7 Upstream data and data contribution

Data flywheels / contribution pathways are one part of the broader “data strategy” for an AI product or organization. Another key factor is making the full public AI pipeline is transparent is telling users about upstream data. Typically, the terms of service for an application or flywheel try to tell users where the data will go; but it can also be useful to tell users about where the data/AI come from.

7.0.1 AI builder attribution

At a high-level: in each interaction between users and a public AI system, we want to attribute the organization who did the hard work of prepping a model. Ideally, we also want to attribute the original data creators, though in some cases practical constraints make this hard.

The custom text, branding, etc. within an AI interface can provide organization- specific, with the goal of making sure all model builders are happy. Can even highlight other interfaces/endpoints, something private AI systems are less likely to do.
Important to get this right so that model developers don’t “back out” of the inference MVP and just switch to their own sovereign interfaces

7.0.2 Data attribution

Another way that public AI platforms can differentiate themselves from private AI is by heavily emphasizing data attribution. This might involve showing users data cards, incorporating features like OlmoTrace (Liu et al. 2025), etc.
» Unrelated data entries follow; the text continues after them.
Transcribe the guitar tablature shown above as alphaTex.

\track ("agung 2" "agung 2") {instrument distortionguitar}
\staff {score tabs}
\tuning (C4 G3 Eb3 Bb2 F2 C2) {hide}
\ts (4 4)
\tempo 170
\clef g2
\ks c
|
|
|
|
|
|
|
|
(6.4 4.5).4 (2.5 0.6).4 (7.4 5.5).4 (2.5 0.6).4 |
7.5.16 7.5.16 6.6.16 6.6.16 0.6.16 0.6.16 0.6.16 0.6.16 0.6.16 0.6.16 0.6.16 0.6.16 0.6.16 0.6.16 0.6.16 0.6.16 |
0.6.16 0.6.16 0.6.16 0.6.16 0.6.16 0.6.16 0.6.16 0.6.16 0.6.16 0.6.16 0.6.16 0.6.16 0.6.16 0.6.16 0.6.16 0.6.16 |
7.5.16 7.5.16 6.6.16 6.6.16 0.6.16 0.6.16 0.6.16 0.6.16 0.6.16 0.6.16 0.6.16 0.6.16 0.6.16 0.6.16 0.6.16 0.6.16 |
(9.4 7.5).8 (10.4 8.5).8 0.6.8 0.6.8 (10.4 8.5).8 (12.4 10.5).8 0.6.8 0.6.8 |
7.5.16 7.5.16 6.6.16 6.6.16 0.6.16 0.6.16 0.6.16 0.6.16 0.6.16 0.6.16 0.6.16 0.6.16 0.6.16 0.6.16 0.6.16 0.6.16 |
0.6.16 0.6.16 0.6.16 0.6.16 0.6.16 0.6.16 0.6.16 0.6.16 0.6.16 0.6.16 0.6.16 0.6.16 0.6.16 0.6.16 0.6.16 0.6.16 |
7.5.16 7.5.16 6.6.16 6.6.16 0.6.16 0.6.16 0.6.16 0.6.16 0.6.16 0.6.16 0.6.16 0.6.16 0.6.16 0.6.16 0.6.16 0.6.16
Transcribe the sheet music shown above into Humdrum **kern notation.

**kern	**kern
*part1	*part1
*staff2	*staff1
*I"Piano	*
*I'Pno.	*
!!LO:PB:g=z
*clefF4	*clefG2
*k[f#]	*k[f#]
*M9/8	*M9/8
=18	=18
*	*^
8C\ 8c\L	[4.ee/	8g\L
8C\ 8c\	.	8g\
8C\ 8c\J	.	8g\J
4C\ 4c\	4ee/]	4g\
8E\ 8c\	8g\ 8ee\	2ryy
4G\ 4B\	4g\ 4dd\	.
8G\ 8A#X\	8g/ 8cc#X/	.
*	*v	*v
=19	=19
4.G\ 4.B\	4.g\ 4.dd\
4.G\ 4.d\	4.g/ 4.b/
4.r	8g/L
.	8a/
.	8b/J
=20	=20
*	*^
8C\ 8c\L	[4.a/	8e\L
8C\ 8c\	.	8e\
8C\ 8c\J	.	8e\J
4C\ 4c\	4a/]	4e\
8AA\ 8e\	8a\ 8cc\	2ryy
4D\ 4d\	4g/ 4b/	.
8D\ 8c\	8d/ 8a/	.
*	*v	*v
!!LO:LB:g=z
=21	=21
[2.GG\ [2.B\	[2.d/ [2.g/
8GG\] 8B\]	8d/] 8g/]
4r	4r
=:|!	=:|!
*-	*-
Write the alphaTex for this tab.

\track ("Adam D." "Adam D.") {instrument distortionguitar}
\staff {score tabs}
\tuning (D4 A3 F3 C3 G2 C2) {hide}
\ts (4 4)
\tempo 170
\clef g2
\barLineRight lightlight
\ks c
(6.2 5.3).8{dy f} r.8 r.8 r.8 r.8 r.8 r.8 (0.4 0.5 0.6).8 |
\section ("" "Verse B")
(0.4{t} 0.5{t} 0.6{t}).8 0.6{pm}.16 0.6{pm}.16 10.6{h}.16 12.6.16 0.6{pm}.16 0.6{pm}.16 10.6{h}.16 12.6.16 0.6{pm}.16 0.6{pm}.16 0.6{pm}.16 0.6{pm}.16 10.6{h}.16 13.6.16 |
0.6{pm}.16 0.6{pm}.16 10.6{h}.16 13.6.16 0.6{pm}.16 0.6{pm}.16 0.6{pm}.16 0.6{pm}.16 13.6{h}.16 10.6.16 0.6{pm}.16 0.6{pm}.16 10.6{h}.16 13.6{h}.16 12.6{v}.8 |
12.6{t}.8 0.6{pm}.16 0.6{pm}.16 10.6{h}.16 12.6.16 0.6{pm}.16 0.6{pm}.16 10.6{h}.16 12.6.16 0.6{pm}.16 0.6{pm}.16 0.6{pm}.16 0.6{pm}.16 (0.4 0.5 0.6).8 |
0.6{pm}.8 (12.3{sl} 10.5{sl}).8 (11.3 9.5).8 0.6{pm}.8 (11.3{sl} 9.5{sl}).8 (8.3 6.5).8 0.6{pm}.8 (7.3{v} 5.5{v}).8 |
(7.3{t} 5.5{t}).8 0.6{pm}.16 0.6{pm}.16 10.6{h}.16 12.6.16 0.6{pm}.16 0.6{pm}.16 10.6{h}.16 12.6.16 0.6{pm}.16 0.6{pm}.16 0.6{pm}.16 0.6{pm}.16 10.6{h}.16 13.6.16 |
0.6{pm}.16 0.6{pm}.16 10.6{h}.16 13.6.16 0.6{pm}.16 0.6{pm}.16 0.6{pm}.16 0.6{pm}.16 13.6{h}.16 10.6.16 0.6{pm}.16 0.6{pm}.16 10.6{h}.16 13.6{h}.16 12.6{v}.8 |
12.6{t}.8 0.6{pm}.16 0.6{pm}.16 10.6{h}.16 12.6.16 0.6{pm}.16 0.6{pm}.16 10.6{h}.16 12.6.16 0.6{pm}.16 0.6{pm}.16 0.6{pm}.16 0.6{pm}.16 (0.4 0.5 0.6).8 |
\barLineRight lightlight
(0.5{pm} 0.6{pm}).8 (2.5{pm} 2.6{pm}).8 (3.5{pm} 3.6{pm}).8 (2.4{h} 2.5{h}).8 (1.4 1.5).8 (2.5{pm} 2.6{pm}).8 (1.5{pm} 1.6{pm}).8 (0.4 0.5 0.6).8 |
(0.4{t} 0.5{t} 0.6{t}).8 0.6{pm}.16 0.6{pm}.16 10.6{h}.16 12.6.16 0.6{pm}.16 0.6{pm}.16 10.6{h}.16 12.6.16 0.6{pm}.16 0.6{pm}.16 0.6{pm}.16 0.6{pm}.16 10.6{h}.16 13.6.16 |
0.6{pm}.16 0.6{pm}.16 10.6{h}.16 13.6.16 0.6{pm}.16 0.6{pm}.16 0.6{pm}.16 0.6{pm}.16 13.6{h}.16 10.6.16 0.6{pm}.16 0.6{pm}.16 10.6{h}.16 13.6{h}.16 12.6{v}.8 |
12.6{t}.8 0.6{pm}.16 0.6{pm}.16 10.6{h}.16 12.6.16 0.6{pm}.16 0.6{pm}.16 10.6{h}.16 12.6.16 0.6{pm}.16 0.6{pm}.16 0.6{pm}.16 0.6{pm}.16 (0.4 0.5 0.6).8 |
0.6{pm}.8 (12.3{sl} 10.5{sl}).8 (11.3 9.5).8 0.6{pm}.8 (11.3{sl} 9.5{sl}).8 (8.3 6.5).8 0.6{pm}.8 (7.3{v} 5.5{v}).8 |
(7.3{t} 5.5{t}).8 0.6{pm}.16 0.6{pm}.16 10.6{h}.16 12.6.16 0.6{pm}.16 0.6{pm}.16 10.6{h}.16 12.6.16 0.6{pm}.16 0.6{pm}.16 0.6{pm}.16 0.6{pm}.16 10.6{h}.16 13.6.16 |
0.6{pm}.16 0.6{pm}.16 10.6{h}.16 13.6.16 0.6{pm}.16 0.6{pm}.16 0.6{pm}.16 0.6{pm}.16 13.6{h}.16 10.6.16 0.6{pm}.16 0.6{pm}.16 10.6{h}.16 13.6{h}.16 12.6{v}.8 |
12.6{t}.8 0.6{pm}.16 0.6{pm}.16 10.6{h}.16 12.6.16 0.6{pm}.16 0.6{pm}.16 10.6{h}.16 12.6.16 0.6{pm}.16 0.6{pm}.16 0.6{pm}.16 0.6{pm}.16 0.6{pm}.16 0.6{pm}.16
7.1 Why does upstream matter?

Telling users about upstream data is a key part of system-wide transparency. Transparency on both fronts (model builders, data) has the potential to provide further incentive to users to provide data in the first place (because, e.g., they specifically want to support one of the organizations providing models or data).

There are a number of other exciting conncetions between data valuation/attribution, collective action in data (algorithmic collective action, data leverage), and flywheels.